151208 Nietzsche voit dans la sagesse des Grecs leur capacité à faire émerger Apollon (en gros, l'ordre) du chaos de l'énergie dionysiaque (ici on n'est pas chez l'esthéticien, mais chez le philologue ). Le dionysiaque est donc la position de départ, et l'apollinien vient le corriger. Le dionysiaque est animal, physique, terre-à-terre, et l'apollinien humain, "élevé", spirituel. Si on pense à un objectif d'élévation de l'homme qui correspondrait à l'éloigner de l'animal, à l'élever par rapport à lui, l'apollinien serait alors plus élevé que le dionysiaque, dans une soi-disant hiérarchie. C'est la morale judéo-chrétienne, voire gnostique , privilégiant l'esprit par rapport au corps, objet de mépris. Cette vision n'est évidemment pas la bonne. Elle a conduit à abaisser les valeurs intrinsèques du dionysiaque, et en particulier la valeur de la vie, et celle de l'énergie, de la dynamique. Pour élever l'homme, le critère d'éloignement de l'animal n'est pas bon. L'animalité comporte des valeurs qu'il faut conserver.

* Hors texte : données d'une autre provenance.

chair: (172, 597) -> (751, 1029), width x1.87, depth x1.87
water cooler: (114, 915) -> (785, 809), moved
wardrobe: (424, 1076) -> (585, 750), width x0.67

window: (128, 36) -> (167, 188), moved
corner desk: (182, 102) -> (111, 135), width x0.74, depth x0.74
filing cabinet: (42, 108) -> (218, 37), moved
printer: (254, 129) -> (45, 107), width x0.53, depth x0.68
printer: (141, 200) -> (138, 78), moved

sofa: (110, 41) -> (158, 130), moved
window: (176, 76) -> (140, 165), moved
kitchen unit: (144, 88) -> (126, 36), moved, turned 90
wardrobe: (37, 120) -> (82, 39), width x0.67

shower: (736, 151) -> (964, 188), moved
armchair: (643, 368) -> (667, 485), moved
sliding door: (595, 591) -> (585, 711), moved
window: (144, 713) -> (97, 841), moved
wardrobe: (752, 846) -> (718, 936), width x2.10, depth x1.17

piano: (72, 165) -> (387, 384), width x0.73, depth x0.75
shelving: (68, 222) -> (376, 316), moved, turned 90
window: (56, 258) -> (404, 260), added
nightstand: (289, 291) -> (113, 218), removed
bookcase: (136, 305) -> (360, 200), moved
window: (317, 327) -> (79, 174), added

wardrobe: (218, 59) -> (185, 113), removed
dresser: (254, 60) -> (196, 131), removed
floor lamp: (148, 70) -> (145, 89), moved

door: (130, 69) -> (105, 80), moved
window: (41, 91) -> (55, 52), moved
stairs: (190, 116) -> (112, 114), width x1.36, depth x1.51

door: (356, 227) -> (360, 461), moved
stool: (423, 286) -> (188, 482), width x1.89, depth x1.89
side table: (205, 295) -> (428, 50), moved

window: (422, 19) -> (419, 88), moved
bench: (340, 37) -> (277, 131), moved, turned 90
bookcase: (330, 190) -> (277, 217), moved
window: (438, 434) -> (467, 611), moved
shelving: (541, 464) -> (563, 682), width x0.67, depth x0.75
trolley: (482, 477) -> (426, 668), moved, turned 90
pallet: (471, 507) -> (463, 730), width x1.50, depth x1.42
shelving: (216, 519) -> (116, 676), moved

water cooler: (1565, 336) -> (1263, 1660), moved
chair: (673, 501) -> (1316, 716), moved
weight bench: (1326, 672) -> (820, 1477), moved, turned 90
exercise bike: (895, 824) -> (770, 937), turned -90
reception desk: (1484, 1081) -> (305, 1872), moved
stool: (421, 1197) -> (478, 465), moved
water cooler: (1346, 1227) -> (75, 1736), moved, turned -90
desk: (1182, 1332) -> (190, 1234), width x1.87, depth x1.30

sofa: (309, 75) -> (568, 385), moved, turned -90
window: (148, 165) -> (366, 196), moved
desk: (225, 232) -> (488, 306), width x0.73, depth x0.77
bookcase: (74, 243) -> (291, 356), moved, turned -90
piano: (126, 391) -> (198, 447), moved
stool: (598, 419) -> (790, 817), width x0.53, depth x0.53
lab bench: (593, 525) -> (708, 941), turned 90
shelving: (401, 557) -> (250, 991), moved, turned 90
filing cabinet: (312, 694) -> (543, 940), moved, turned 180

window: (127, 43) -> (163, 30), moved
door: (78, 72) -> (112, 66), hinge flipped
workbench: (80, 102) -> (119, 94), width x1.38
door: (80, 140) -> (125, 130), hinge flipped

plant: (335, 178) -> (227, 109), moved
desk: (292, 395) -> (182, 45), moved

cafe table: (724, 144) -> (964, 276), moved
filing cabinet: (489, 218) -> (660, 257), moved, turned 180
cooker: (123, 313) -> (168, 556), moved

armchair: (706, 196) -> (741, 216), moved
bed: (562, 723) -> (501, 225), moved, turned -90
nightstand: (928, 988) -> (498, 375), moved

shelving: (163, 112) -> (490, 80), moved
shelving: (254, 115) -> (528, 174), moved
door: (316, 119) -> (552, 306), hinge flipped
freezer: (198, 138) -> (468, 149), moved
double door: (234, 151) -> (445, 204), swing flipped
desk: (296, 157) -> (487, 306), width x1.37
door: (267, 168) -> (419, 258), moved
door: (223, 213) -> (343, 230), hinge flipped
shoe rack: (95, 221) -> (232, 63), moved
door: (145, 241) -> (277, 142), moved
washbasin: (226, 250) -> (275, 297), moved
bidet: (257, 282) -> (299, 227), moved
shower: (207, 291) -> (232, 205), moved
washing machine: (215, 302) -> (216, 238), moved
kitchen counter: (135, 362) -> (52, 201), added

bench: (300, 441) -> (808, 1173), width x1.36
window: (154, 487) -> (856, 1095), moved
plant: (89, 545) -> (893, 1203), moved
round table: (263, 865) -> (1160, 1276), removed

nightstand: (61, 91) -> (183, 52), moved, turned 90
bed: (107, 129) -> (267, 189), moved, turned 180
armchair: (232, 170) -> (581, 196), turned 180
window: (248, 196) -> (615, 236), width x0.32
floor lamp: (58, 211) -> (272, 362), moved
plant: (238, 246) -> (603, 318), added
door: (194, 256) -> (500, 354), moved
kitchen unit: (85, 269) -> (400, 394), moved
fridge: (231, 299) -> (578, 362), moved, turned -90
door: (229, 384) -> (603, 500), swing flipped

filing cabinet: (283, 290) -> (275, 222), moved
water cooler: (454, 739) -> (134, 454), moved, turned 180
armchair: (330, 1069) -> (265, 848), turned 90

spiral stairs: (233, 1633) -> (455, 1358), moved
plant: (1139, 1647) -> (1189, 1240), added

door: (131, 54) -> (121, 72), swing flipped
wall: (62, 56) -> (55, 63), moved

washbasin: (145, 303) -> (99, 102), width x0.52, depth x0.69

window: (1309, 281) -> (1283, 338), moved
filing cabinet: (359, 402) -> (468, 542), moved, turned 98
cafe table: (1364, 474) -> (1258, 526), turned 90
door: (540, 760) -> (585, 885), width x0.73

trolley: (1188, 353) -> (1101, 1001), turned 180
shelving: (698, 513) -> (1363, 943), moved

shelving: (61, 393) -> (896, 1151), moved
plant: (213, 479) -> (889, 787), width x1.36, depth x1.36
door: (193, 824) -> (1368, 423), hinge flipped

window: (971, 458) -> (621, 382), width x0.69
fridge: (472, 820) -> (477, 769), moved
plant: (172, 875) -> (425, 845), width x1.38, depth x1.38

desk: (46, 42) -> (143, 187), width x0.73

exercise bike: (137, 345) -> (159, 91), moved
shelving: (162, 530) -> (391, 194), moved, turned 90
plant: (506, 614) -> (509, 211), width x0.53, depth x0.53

210208 L'idée de réunir apollinien et dionysiaque dans l'œuvre d'art est l'une des bases des réflexions esthétiques de Nietzsche. Dans un fragment posthume (556 de l'édition Tel de la volonté de puissance), il fait un parallèle entre l'opposition apollinien - dionysiaque et l'opposition des sexes, déterminante de l'évolution de l'humanité. Apollinien - dionysiaque, l'un n'est pas le contraire de l'autre, mais l'un et l'autre doivent s'unir, comme l'homme et la femme.
160112 Levi-Strauss, dans Tristes tropiques, explique que chez les Indiens Bororos, le village est séparé en deux : les tugaré, avec une mythologie de créateurs, de démiurges , de responsables de l'existence des choses, et les céra, pacificateurs, organisateurs de la création. Autrement dit, les premiers dionysiaques, et les seconds apolliniens. Et on appelle forts les tugaré et faibles les céra, bien qu'ils détiennent le pouvoir politique. Lévi-Strauss conclut : "[les tugaré] sont plus proches de l'univers physique, [les céra] de l'univers humain, qui n'est tout de même pas le plus puissant des deux. L'ordre social ne peut pas complètement tricher avec la hiérarchie cosmique." Excellente illustration de la supériorité du dionysiaque sur l'apollinien.